# [What you have to do]
Each record below gets repeated exactly, and pictures stay out of the copy.

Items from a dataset
◇ ◇ ◇
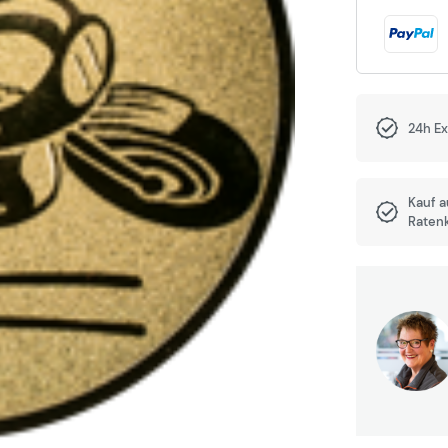
24h E
Kauf 
Raten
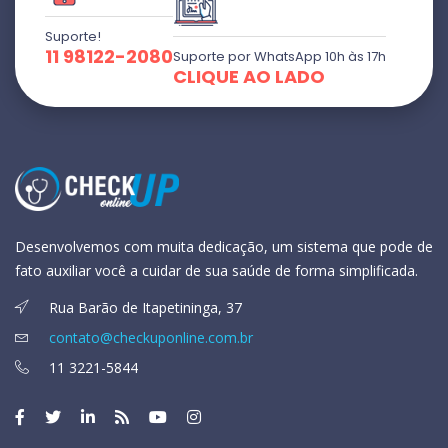
Suporte!
11 98122-2080
Suporte por WhatsApp 10h às 17h
CLIQUE AO LADO
Desenvolvemos com muita dedicação, um sistema que pode de
fato auxiliar você a cuidar de sua saúde de forma simplificada.
Rua Barão de Itapetininga, 37
contato@checkuponline.com.br
11 3221-5844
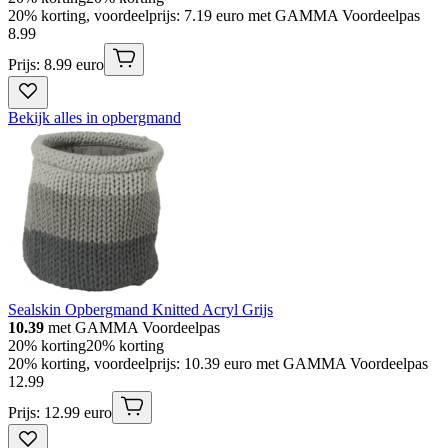
20% korting, voordeelprijs: 7.19 euro met GAMMA Voordeelpas
8
.
99
Prijs: 8.99 euro
Bekijk alles in opbergmand
Sealskin Opbergmand Knitted Acryl Grijs
10.39
met GAMMA Voordeelpas
20% korting
20% korting
20% korting, voordeelprijs: 10.39 euro met GAMMA Voordeelpas
12
.
99
Prijs: 12.99 euro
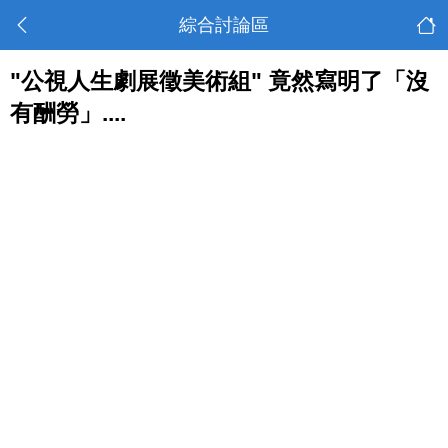
綜合討論區
"公視人生劇展徵美術組" 竟然寫明了「沒
有酬勞」....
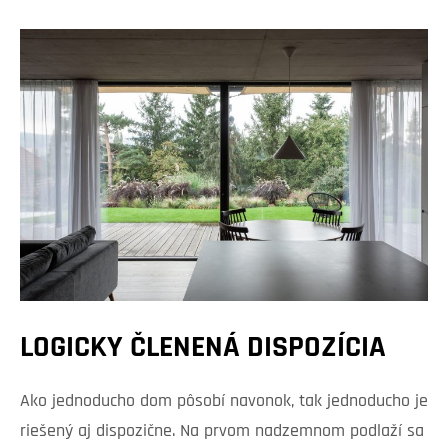
LOGICKY ČLENENÁ DISPOZÍCIA
Ako jednoducho dom pôsobí navonok, tak jednoducho je
riešený aj dispozične. Na prvom nadzemnom podlaží sa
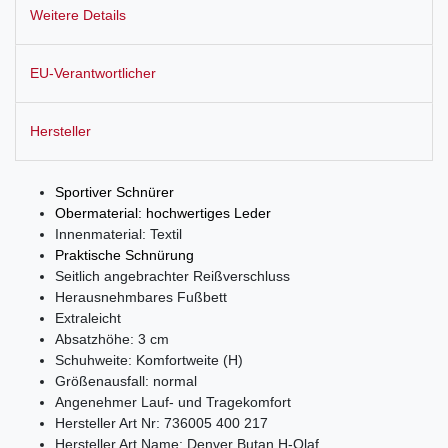
Weitere Details
EU-Verantwortlicher
Hersteller
Sportiver Schnürer
Obermaterial: hochwertiges Leder
Innenmaterial: Textil
Praktische Schnürung
Seitlich angebrachter Reißverschluss
Herausnehmbares Fußbett
Extraleicht
Absatzhöhe: 3 cm
Schuhweite: Komfortweite (H)
Größenausfall: normal
Angenehmer Lauf- und Tragekomfort
Hersteller Art Nr: 736005 400 217
Hersteller Art Name: Denver Butan H-Olaf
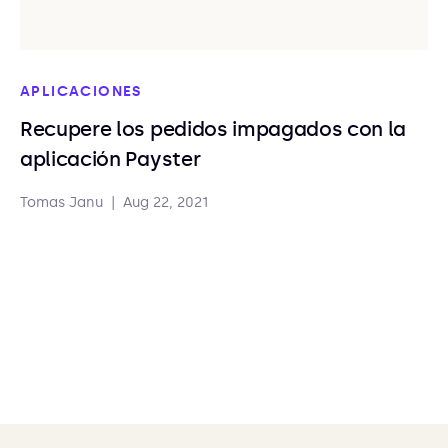
APLICACIONES
Recupere los pedidos impagados con la
aplicación Payster
Tomas Janu
|
Aug 22, 2021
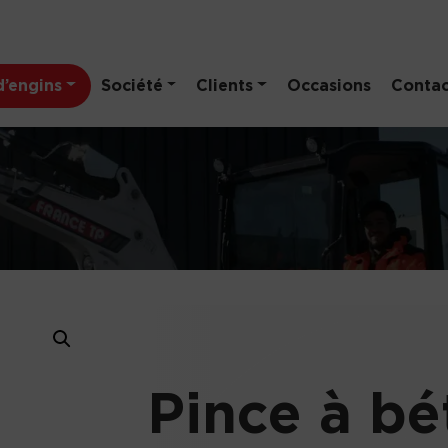
’engins
Société
Clients
Occasions
Contac
Pince à bé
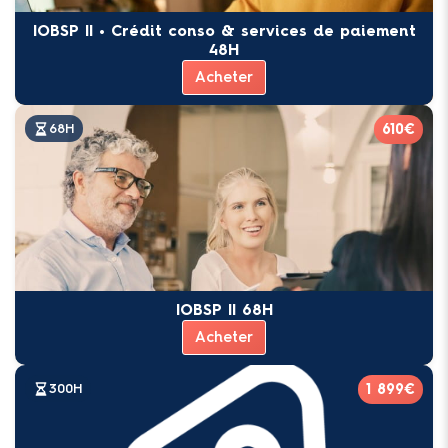
IOBSP II • Crédit conso & services de paiement
48H
Acheter
610€
68H
IOBSP II 68H
Acheter
1 899€
300H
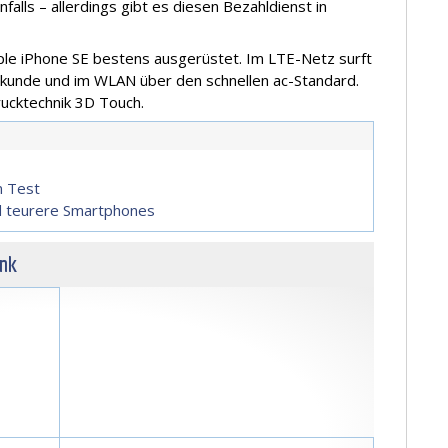
alls – allerdings gibt es diesen Bezahldienst in
pple iPhone SE bestens ausgerüstet. Im LTE-Netz surft
kunde und im WLAN über den schnellen ac-Standard.
rucktechnik 3D Touch.
m Test
d teurere Smartphones
unk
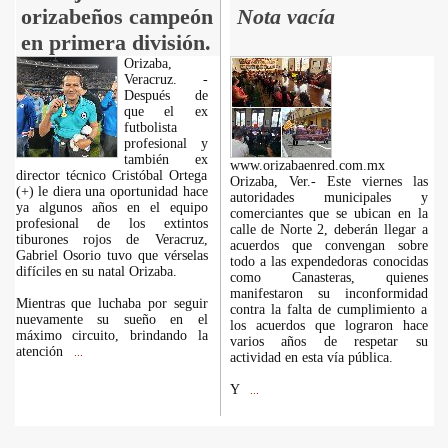
orizabeños campeón
Nota vacía
en primera división.
Orizaba,
Veracruz. -
Después de
que el ex
futbolista
profesional y
también ex
www.orizabaenred.com.mx
director técnico Cristóbal Ortega
Orizaba, Ver.- Este viernes las
(+) le diera una oportunidad hace
autoridades municipales y
ya algunos años en el equipo
comerciantes que se ubican en la
profesional de los extintos
calle de Norte 2, deberán llegar a
tiburones rojos de Veracruz,
acuerdos que convengan sobre
Gabriel Osorio tuvo que vérselas
todo a las expendedoras conocidas
difíciles en su natal Orizaba.
como Canasteras, quienes
manifestaron su inconformidad
Mientras que luchaba por seguir
contra la falta de cumplimiento a
nuevamente su sueño en el
los acuerdos que lograron hace
máximo circuito, brindando la
varios años de respetar su
atención
...
actividad en esta vía pública.
Y
...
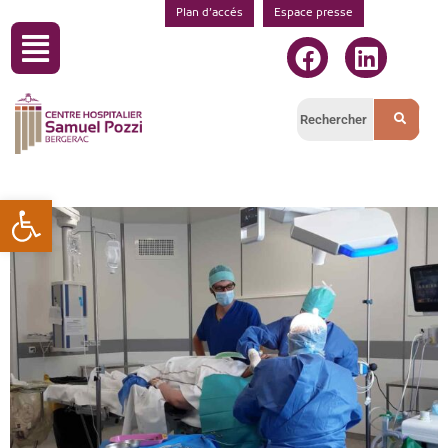
Plan d’accés
Espace presse
Ouvrir la barre d’outils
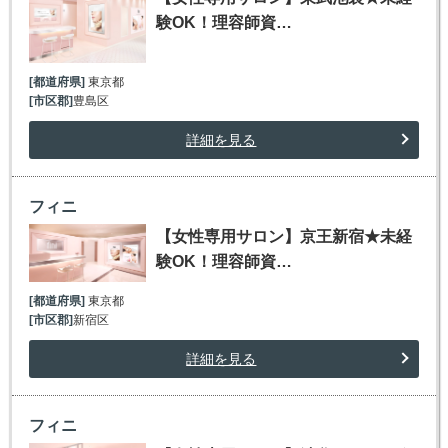
験OK！理容師資…
[都道府県]
東京都
[市区郡]
豊島区
詳細を見る
フィニ
【女性専用サロン】京王新宿★未経
験OK！理容師資…
[都道府県]
東京都
[市区郡]
新宿区
詳細を見る
フィニ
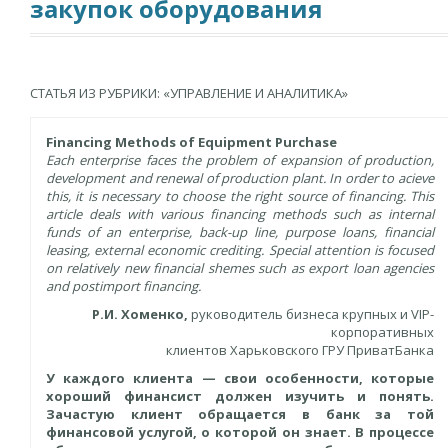
закупок оборудования
СТАТЬЯ ИЗ РУБРИКИ: «УПРАВЛЕНИЕ И АНАЛИТИКА»
Financing Methods of Equipment Purchase
Each enterprise faces the problem of expansion of production,
development and renewal of production plant. In order to acieve
this, it is necessary to choose the right source of financing. This
article deals with various financing methods such as internal
funds of an enterprise, back-up line, purpose loans, financial
leasing, external economic crediting. Special attention is focused
on relatively new financial shemes such as export loan agencies
and postimport financing.
Р.И. Хоменко,
руководитель бизнеса крупных и VIP-
корпоративных
клиентов Харьковского ГРУ ПриватБанка
У каждого клиента — свои особенности, которые
хороший финансист должен изучить и понять.
Зачастую клиент обращается в банк за той
финансовой услугой, о которой он знает. В процессе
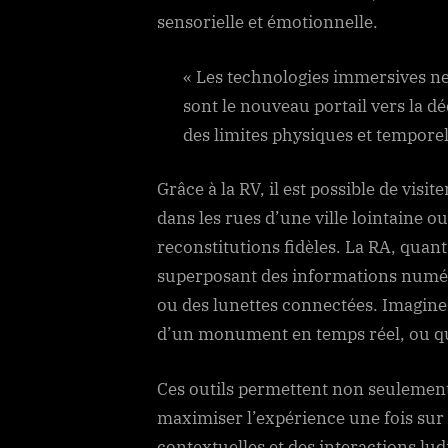
sensorielle et émotionnelle.
« Les technologies immersives ne
sont le nouveau portail vers la d
des limites physiques et temporel
Grâce à la RV, il est possible de vis
dans les rues d’une ville lointaine o
reconstitutions fidèles. La RA, quant 
superposant des informations numér
ou des lunettes connectées. Imaginez 
d’un monument en temps réel, ou qu
Ces outils permettent non seulement 
maximiser l’expérience une fois sur 
contextuelles et des interactions lu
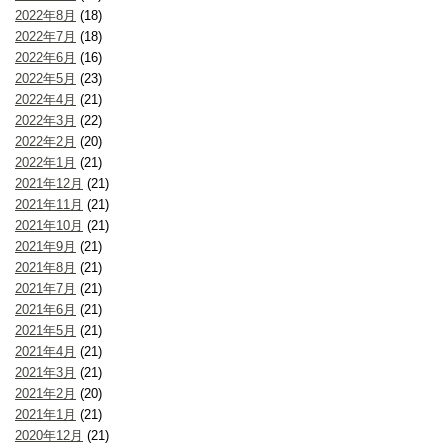
2022年8月
(18)
2022年7月
(18)
2022年6月
(16)
2022年5月
(23)
2022年4月
(21)
2022年3月
(22)
2022年2月
(20)
2022年1月
(21)
2021年12月
(21)
2021年11月
(21)
2021年10月
(21)
2021年9月
(21)
2021年8月
(21)
2021年7月
(21)
2021年6月
(21)
2021年5月
(21)
2021年4月
(21)
2021年3月
(21)
2021年2月
(20)
2021年1月
(21)
2020年12月
(21)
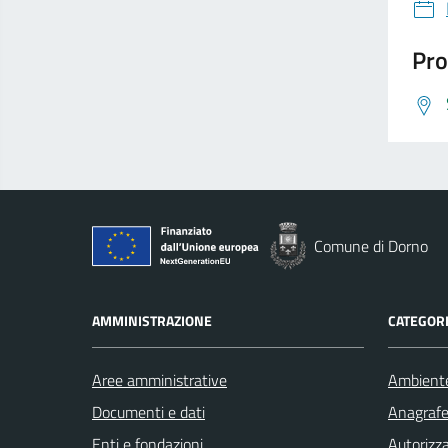
Pro
Comune di Dorno
AMMINISTRAZIONE
CATEGORI
Aree amministrative
Ambient
Documenti e dati
Anagrafe 
Enti e fondazioni
Autorizza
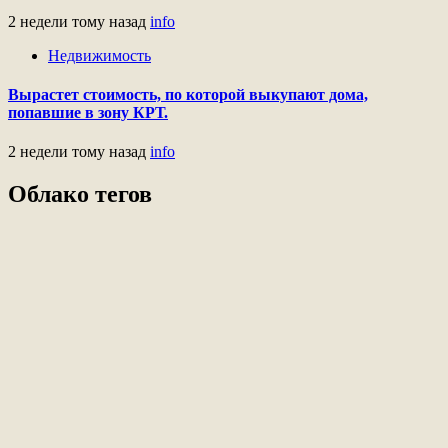
2 недели тому назад
info
Недвижимость
Вырастет стоимость, по которой выкупают дома,
попавшие в зону КРТ.
2 недели тому назад
info
Облако тегов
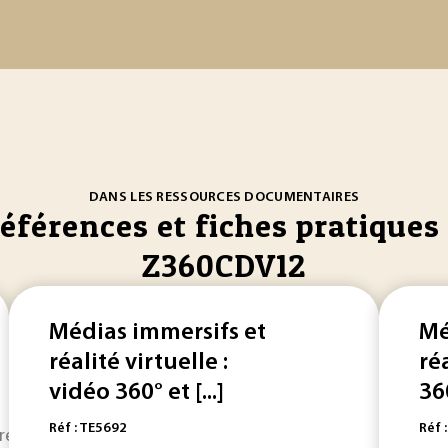
DANS LES RESSOURCES DOCUMENTAIRES
références et fiches pratiques 
Z360CDV12
Médias immersifs et
Mé
réalité virtuelle :
ré
vidéo 360° et [...]
360
Réf : TE5692
Réf 
tre formation, bien préparé à appréhender les technologies 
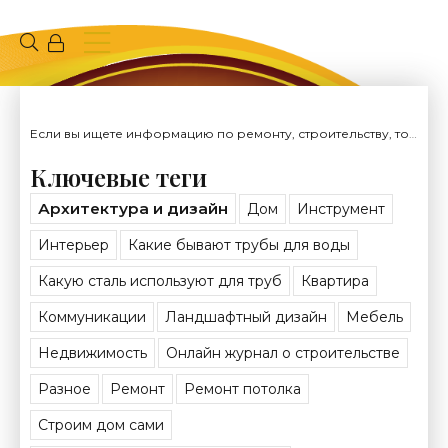
Если вы ищете информацию по ремонту, строительству, то вы попали на нужный сайт.
Ключевые теги
Архитектура и дизайн
Дом
Инструмент
Интерьер
Какие бывают трубы для воды
Какую сталь используют для труб
Квартира
Коммуникации
Ландшафтный дизайн
Мебель
Недвижимость
Онлайн журнал о строительстве
Разное
Ремонт
Ремонт потолка
Строим дом сами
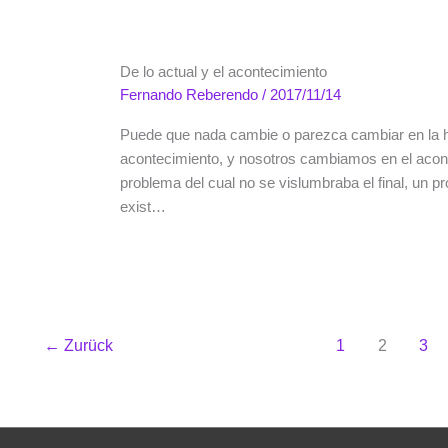
De lo actual y el acontecimiento
Fernando Reberendo
/
2017/11/14
Puede que nada cambie o parezca cambiar en la hi
acontecimiento, y nosotros cambiamos en el acon
problema del cual no se vislumbraba el final, un p
exist…
←
Zurück
1
2
3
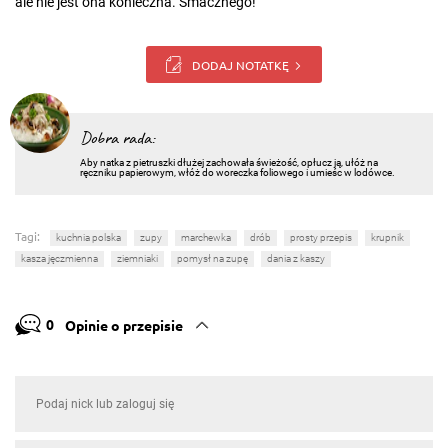
ale nie jest ona konieczna. Smacznego!
DODAJ NOTATKĘ
Dobra rada:
Aby natka z pietruszki dłużej zachowała świeżość, opłucz ją, ułóż na
ręczniku papierowym, włóż do woreczka foliowego i umieśc w lodówce.
Tagi:
kuchnia polska
zupy
marchewka
drób
prosty przepis
krupnik
kasza jęczmienna
ziemniaki
pomysł na zupę
dania z kaszy
0
Opinie o przepisie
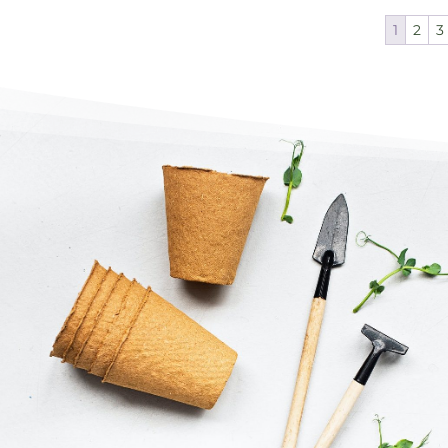
1
2
3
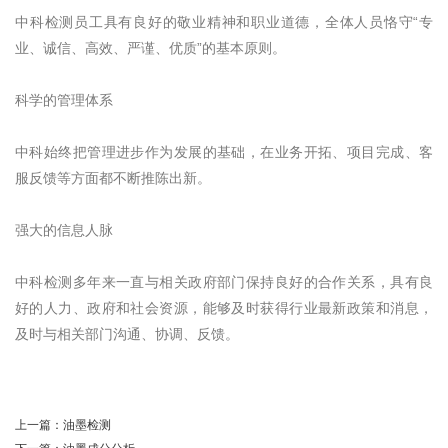
中科检测员工具有良好的敬业精神和职业道德，全体人员恪守“专
业、诚信、高效、严谨、优质”的基本原则。
科学的管理体系
中科始终把管理进步作为发展的基础，在业务开拓、项目完成、客
服反馈等方面都不断推陈出新。
强大的信息人脉
中科检测多年来一直与相关政府部门保持良好的合作关系，具有良
好的人力、政府和社会资源，能够及时获得行业最新政策和消息，
及时与相关部门沟通、协调、反馈。
上一篇：
油墨检测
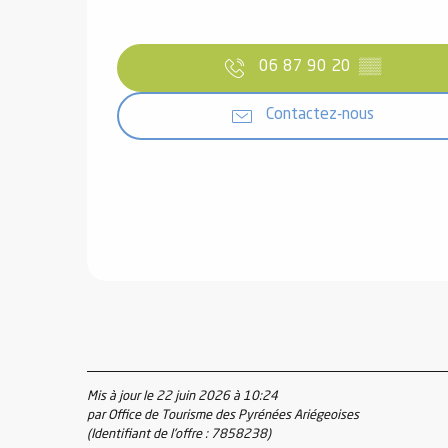
06 87 90 20
▒▒
Contactez-nous
Mis à jour le 22 juin 2026 à 10:24
par Office de Tourisme des Pyrénées Ariégeoises
(Identifiant de l'offre :
7858238
)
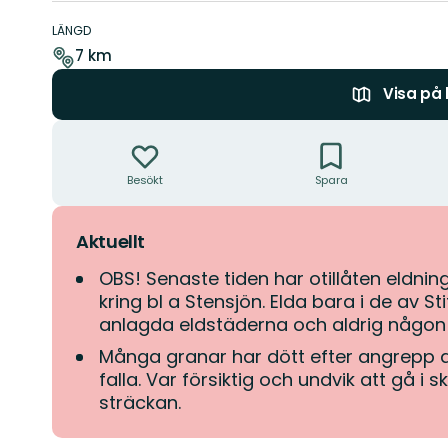
Information
om
LÄNGD
leden
7 km
Visa på
Åtgärder
Besökt
Spara
Aktuellt
OBS! Senaste tiden har otillåten eldni
kring bl a Stensjön. Elda bara i de av S
anlagda eldstäderna och aldrig någon
Många granar har dött efter angrepp a
falla. Var försiktig och undvik att gå i 
sträckan.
◇ ◇ ◇
# [Output of the task]
24h E
Kauf 
Raten
Suporte!
11 98122-2080
Suporte por WhatsApp 10h às 17h
CLIQUE AO LADO
Desenvolvemos com muita dedicação, um sistema que pode de
fato auxiliar você a cuidar de sua saúde de forma simplificada.
Rua Barão de Itapetininga, 37
contato@checkuponline.com.br
11 3221-5844
20% korting, voordeelprijs: 7.19 euro met GAMMA Voordeelpas
8
.
99
Prijs: 8.99 euro
Bekijk alles in opbergmand
Sealskin Opbergmand Knitted Acryl Grijs
10.39
met GAMMA Voordeelpas
20% korting
20% korting
20% korting, voordeelprijs: 10.39 euro met GAMMA Voordeelpas
12
.
99
Prijs: 12.99 euro
綜合討論區
"公視人生劇展徵美術組" 竟然寫明了「沒
有酬勞」....
LOGICKY ČLENENÁ DISPOZÍCIA
Ako jednoducho dom pôsobí navonok, tak jednoducho je
riešený aj dispozične. Na prvom nadzemnom podlaží sa
Weitere Details
EU-Verantwortlicher
Hersteller
Sportiver Schnürer
Obermaterial: hochwertiges Leder
Innenmaterial: Textil
Praktische Schnürung
Seitlich angebrachter Reißverschluss
Herausnehmbares Fußbett
Extraleicht
Absatzhöhe: 3 cm
Schuhweite: Komfortweite (H)
Größenausfall: normal
Angenehmer Lauf- und Tragekomfort
Hersteller Art Nr: 736005 400 217
Hersteller Art Name: Denver Butan H-Olaf
APLICACIONES
Recupere los pedidos impagados con la
aplicación Payster
Tomas Janu
|
Aug 22, 2021
’engins
Société
Clients
Occasions
Contac
Pince à bé
IOBSP II • Crédit conso & services de paiement
48H
Acheter
610€
68H
IOBSP II 68H
Acheter
1 899€
300H
alls – allerdings gibt es diesen Bezahldienst in
pple iPhone SE bestens ausgerüstet. Im LTE-Netz surft
kunde und im WLAN über den schnellen ac-Standard.
rucktechnik 3D Touch.
m Test
d teurere Smartphones
unk
orizabeños campeón
Nota vacía
en primera división.
Orizaba,
Veracruz. -
Después de
que el ex
futbolista
profesional y
también ex
www.orizabaenred.com.mx
director técnico Cristóbal Ortega
Orizaba, Ver.- Este viernes las
(+) le diera una oportunidad hace
autoridades municipales y
ya algunos años en el equipo
comerciantes que se ubican en la
profesional de los extintos
calle de Norte 2, deberán llegar a
tiburones rojos de Veracruz,
acuerdos que convengan sobre
Gabriel Osorio tuvo que vérselas
todo a las expendedoras conocidas
difíciles en su natal Orizaba.
como Canasteras, quienes
manifestaron su inconformidad
Mientras que luchaba por seguir
contra la falta de cumplimiento a
nuevamente su sueño en el
los acuerdos que lograron hace
máximo circuito, brindando la
varios años de respetar su
atención
...
actividad en esta vía pública.
Y
...
Plan d’accés
Espace presse
Ouvrir la barre d’outils
験OK！理容師資…
[都道府県]
東京都
[市区郡]
豊島区
詳細を見る
フィニ
【女性専用サロン】京王新宿★未経
験OK！理容師資…
[都道府県]
東京都
[市区郡]
新宿区
詳細を見る
フィニ
закупок оборудования
СТАТЬЯ ИЗ РУБРИКИ: «УПРАВЛЕНИЕ И АНАЛИТИКА»
Financing Methods of Equipment Purchase
Each enterprise faces the problem of expansion of production,
development and renewal of production plant. In order to acieve
this, it is necessary to choose the right source of financing. This
article deals with various financing methods such as internal
funds of an enterprise, back-up line, purpose loans, financial
leasing, external economic crediting. Special attention is focused
on relatively new financial shemes such as export loan agencies
and postimport financing.
Р.И. Хоменко,
руководитель бизнеса крупных и VIP-
корпоративных
клиентов Харьковского ГРУ ПриватБанка
У каждого клиента — свои особенности, которые
хороший финансист должен изучить и понять.
Зачастую клиент обращается в банк за той
финансовой услугой, о которой он знает. В процессе
sensorielle et émotionnelle.
« Les technologies immersives ne
sont le nouveau portail vers la d
des limites physiques et temporel
Grâce à la RV, il est possible de vis
dans les rues d’une ville lointaine o
reconstitutions fidèles. La RA, quant 
superposant des informations numér
ou des lunettes connectées. Imaginez 
d’un monument en temps réel, ou qu
Ces outils permettent non seulement 
maximiser l’expérience une fois sur 
contextuelles et des interactions lu
2022年8月
(18)
2022年7月
(18)
2022年6月
(16)
2022年5月
(23)
2022年4月
(21)
2022年3月
(22)
2022年2月
(20)
2022年1月
(21)
2021年12月
(21)
2021年11月
(21)
2021年10月
(21)
2021年9月
(21)
2021年8月
(21)
2021年7月
(21)
2021年6月
(21)
2021年5月
(21)
2021年4月
(21)
2021年3月
(21)
2021年2月
(20)
2021年1月
(21)
2020年12月
(21)
Pro
Comune di Dorno
AMMINISTRAZIONE
CATEGORI
Aree amministrative
Ambient
Documenti e dati
Anagrafe 
Enti e fondazioni
Autorizza
2 недели тому назад
info
Недвижимость
Вырастет стоимость, по которой выкупают дома,
попавшие в зону КРТ.
2 недели тому назад
info
Облако тегов
DANS LES RESSOURCES DOCUMENTAIRES
références et fiches pratiques 
Z360CDV12
Médias immersifs et
Mé
réalité virtuelle :
ré
vidéo 360° et [...]
360
Réf : TE5692
Réf 
tre formation, bien préparé à appréhender les technologies 
Если вы ищете информацию по ремонту, строительству, то вы попали на нужный сайт.
Ключевые теги
Архитектура и дизайн
Дом
Инструмент
Интерьер
Какие бывают трубы для воды
Какую сталь используют для труб
Квартира
Коммуникации
Ландшафтный дизайн
Мебель
Недвижимость
Онлайн журнал о строительстве
Разное
Ремонт
Ремонт потолка
Строим дом сами
De lo actual y el acontecimiento
Fernando Reberendo
/
2017/11/14
Puede que nada cambie o parezca cambiar en la hi
acontecimiento, y nosotros cambiamos en el acon
problema del cual no se vislumbraba el final, un p
exist…
←
Zurück
1
2
3
ale nie jest ona konieczna. Smacznego!
DODAJ NOTATKĘ
Dobra rada:
Aby natka z pietruszki dłużej zachowała świeżość, opłucz ją, ułóż na
ręczniku papierowym, włóż do woreczka foliowego i umieśc w lodówce.
Tagi:
kuchnia polska
zupy
marchewka
drób
prosty przepis
krupnik
kasza jęczmienna
ziemniaki
pomysł na zupę
dania z kaszy
0
Opinie o przepisie
1
2
3
中科检测员工具有良好的敬业精神和职业道德，全体人员恪守“专
业、诚信、高效、严谨、优质”的基本原则。
科学的管理体系
中科始终把管理进步作为发展的基础，在业务开拓、项目完成、客
服反馈等方面都不断推陈出新。
强大的信息人脉
中科检测多年来一直与相关政府部门保持良好的合作关系，具有良
好的人力、政府和社会资源，能够及时获得行业最新政策和消息，
及时与相关部门沟通、协调、反馈。
上一篇：
油墨检测
06 87 90 20
▒▒
Contactez-nous
Mis à jour le 22 juin 2026 à 10:24
par Office de Tourisme des Pyrénées Ariégeoises
(Identifiant de l'offre :
7858238
)
Information
om
LÄNGD
leden
7 km
Visa på
Åtgärder
Besökt
Spara
Aktuellt
OBS! Senaste tiden har otillåten eldni
kring bl a Stensjön. Elda bara i de av S
anlagda eldstäderna och aldrig någon
Många granar har dött efter angrepp a
falla. Var försiktig och undvik att gå i 
sträckan.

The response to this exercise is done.